NOW, if there's any gaffer's tape left, use it to make thick gloves for yourself. Remove the fissionable mass from the remaining explosive. The faster you do this the better.

Congrats, tiger.
Ed would like to add that, in typical Non-Expert fashion, he has no idea if this would work.

The box contains: a horse, a roll of duct tape, a tennis court net, and Kelefa Sanneh. Your challenge: Escape a burning stadium.

Winning entry from Daniel B.:
Take Kelefa Sanneh and the horse out of the box so they don't suffocate or burn. Horses are scared of fire so some horse whispering is a good idea to calm it down. If Kelefa is scared try some Kelefa whispering too. Once the horse and Kelefa are suitably calm, retrieve the tennis net and duct tape.

Ask Kelefa to pinch or punch you in case it turns out you just needed to be woken from that one dream where you're in a burning stadium with Kelefa Sanneh and a horse. If that doesn't work, try the reverse to see if he needed to be woken. If that doesn't work, try it on the horse. If that doesn't work, you're really in a burning stadium and it's time to stop pinching and punching and get down to business.

If the box is a strong metal, either fireproof or capable of sustaining limited heat exposure, and it has an open top, flip it upside down so the horse can run while the two people ride it, with arms outstretched to hold the box over all of your heads. Since there is no saddle, fold up the tennis net over the horse's back to soften the ride, and use duct tape to attach hands to the box so it stays in place while the horse is moving. If it's Kelefa's horse, let him do the riding. A scared horse can be hard to control, so MacGyver up a makeshift bridle and reins using the duct tape (folded over itself so it doesn't stick to the horse, which would probably hate that). On arriving at an exit door, use the box as a battering ram as needed.

If the box will ignite easily, like if it's cardboard or wood, step away from the box and look for a safe exit.

Kelefa's very smart; ask him if he has any ideas. A little brainstorming can go a long way. He's also very tall; ask him if he can see any good ways out. The view may be better atop the horse. Kelefa works in media, so he should have a cell phone or Blackberry to send out a call for help.

If he can't see or think of a good way out and can't call for help: Look for a pole in a part of the stadium that is not presently burning and leash up the horse temporarily using the duct tape, then split up with Kelefa to find a safe exit.

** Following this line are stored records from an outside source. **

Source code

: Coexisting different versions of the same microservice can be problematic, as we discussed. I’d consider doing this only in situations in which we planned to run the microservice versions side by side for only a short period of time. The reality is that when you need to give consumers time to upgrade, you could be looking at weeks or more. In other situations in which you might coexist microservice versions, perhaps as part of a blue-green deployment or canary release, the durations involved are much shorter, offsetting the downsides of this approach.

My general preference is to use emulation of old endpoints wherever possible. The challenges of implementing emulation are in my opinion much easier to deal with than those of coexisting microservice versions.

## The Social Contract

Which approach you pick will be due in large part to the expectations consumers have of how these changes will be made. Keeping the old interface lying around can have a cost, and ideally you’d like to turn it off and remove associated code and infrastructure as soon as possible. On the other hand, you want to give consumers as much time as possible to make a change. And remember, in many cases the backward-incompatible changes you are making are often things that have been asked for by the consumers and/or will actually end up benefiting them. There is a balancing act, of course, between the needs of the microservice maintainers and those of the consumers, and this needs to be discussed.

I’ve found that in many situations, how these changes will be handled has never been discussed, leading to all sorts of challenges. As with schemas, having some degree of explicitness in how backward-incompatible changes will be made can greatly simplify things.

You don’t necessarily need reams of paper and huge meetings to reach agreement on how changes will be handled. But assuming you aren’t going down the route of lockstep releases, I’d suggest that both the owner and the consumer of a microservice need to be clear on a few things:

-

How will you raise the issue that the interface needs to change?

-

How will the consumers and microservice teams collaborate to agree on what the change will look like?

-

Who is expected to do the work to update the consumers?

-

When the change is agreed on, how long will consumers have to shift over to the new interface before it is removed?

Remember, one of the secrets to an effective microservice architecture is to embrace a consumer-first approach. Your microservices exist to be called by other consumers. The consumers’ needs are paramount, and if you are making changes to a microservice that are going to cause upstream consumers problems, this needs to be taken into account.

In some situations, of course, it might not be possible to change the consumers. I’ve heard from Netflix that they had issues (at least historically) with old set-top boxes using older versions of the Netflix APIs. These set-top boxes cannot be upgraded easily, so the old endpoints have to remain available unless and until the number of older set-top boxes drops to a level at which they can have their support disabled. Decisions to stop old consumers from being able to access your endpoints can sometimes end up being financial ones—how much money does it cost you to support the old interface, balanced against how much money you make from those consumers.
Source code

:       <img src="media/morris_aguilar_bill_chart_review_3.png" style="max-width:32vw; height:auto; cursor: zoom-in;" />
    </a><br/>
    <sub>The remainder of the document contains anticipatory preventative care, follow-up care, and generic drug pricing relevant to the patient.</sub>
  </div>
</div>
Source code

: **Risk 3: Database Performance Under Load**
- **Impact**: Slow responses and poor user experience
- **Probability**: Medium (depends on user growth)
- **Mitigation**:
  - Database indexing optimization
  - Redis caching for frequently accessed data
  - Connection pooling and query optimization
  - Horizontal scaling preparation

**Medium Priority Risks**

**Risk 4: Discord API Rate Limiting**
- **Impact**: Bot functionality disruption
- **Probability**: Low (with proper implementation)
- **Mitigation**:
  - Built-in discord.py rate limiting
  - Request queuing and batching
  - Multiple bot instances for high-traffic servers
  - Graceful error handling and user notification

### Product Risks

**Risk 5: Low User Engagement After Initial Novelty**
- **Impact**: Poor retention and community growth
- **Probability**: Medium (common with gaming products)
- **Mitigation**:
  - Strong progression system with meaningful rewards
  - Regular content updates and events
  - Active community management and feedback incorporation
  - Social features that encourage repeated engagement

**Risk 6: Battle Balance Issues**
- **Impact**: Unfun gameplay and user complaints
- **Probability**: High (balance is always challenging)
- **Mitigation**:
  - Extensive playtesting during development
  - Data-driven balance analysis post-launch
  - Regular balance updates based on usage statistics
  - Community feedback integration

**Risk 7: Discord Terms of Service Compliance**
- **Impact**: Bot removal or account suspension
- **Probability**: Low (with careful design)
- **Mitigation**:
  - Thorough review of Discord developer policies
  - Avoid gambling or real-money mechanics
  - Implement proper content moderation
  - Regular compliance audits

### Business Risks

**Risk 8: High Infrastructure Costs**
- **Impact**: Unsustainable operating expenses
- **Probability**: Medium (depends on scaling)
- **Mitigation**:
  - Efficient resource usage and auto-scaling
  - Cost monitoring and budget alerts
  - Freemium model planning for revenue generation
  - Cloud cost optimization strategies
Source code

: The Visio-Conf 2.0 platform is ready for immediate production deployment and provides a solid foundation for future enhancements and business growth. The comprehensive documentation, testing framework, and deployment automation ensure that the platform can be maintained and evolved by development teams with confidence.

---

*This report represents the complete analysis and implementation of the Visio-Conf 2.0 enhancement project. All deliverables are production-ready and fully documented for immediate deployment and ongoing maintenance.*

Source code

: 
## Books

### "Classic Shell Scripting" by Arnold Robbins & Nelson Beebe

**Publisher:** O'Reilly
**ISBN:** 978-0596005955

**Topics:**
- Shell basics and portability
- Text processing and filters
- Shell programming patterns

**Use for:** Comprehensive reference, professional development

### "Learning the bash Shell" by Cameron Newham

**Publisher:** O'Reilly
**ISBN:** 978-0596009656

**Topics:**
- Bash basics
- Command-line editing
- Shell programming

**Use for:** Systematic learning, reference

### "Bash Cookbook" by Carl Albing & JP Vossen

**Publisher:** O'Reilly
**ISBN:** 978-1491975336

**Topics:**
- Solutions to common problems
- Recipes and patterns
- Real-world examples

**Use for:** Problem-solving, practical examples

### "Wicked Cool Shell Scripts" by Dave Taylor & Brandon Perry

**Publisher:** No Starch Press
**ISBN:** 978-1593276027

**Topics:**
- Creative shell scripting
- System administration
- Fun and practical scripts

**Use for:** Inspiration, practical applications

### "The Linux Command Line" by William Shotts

If no part of the stadium is not presently burning, get on the horse and ride through, looking for a safe exit.

Find a safe exit. Try to remember the way you got into the stadium and retrace your steps, if that path is clear. Kelefa, who was apparently shipped in, may not be of much help here. If the exit door handle is too hot due to the fire, wrap a hand well in duct tape before opening door.

If not already on the horse with Kelefa, get on and ride off, continuing to horse whisper and Kelefa whisper as needed. If the horse is bucking wildly, use the tape to bind self Kelefa and horse together.

Upon exiting, thank Kelefa, and be available for interviews if he wants to write about this whole thing. Lobby for improved stadium safety. Find the horse a good home.